How To Determine The Actual Profit of A Business Using Tax Returns

By February 21, 2019General Business

When it comes to evaluating a business for sale and determining a business’s true profit based off the evaluation of tax returns, there is sometimes confusion among buyers who are new to purchasing. First, a buyer must understand that the advantage of being self-employed and owning a business allows for considerable tax deductions to offset the business’s profit (EBITDA or Net Cashflow) thus lowering the owners tax bracket. It’s important to understand that these deductions do not affect the owner(s) true income (owner’s benefit), but rather it lowers the amount of taxes paid on the overall profits due to lowering the cash flow/net income.

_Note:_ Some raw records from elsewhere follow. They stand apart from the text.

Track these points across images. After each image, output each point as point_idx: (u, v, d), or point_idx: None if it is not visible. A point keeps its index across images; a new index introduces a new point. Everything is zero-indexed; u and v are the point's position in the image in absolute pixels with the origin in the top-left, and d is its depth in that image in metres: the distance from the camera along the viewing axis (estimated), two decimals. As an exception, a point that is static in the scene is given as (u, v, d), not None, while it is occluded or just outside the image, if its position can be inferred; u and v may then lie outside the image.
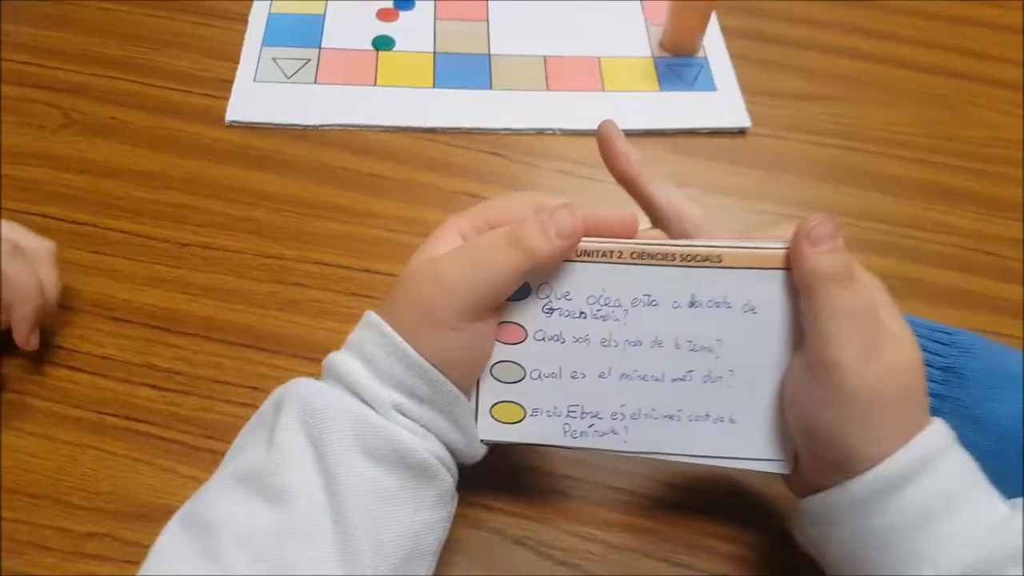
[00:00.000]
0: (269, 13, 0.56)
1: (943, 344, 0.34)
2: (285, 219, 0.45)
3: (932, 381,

In other words, the final number you see on the tax returns is not a representation of the business’s true income.

Routes For Sale offers the following explanation when evaluating a business for sale or purchase:

Cash Flow After Taxes (CFAT): by definition, is a measure of financial performance that looks at the company’s ability to generate cash flow through its operations. It is calculated by deducting non-cash (intangible) charges such as amortization, depreciation, interest, restructuring costs and impairment to net income.  In many cases this can also include standard deductions such as meals and entertainment, gifts, personal cell phones, travel and more. In a lot of cases, these were expenses the owner would normally incur personally, but also structured and incorporated them into their day to day business operations so they could deduct them. Again, the final number you see on the tax returns is not a representation of the business’s true income.

Before Tax Cash Flow (EBITDA): EBITDA stands for earnings before interest, taxes, depreciation and amortization. This is the business’s true income or owner benefit. This is the amount of money generated after collection of all revenues and payment of all bills, but without taking the standard deductions for depreciation or other non-cash items and before calculation of income tax consequences. In this scenario, items such as amortization, depreciation, interest, meals and entertainment, gifts, personal cell phones, travel, and more should be added back to the bottom line. This is how most businesses are evaluated when determining an owner’s true income and determining a selling price when placed on the market for sale.

Disclaimer: The above is an opinion offered by Routes For Sale.  When considering a business purchase it is the prospective Buyer’s duty and obligation to verify the accuracy of the Seller’s representations and if necessary, retain attorneys, accountants, business appraisers, or other professionals.  As with any business a new owner can make more or less based on individual efforts.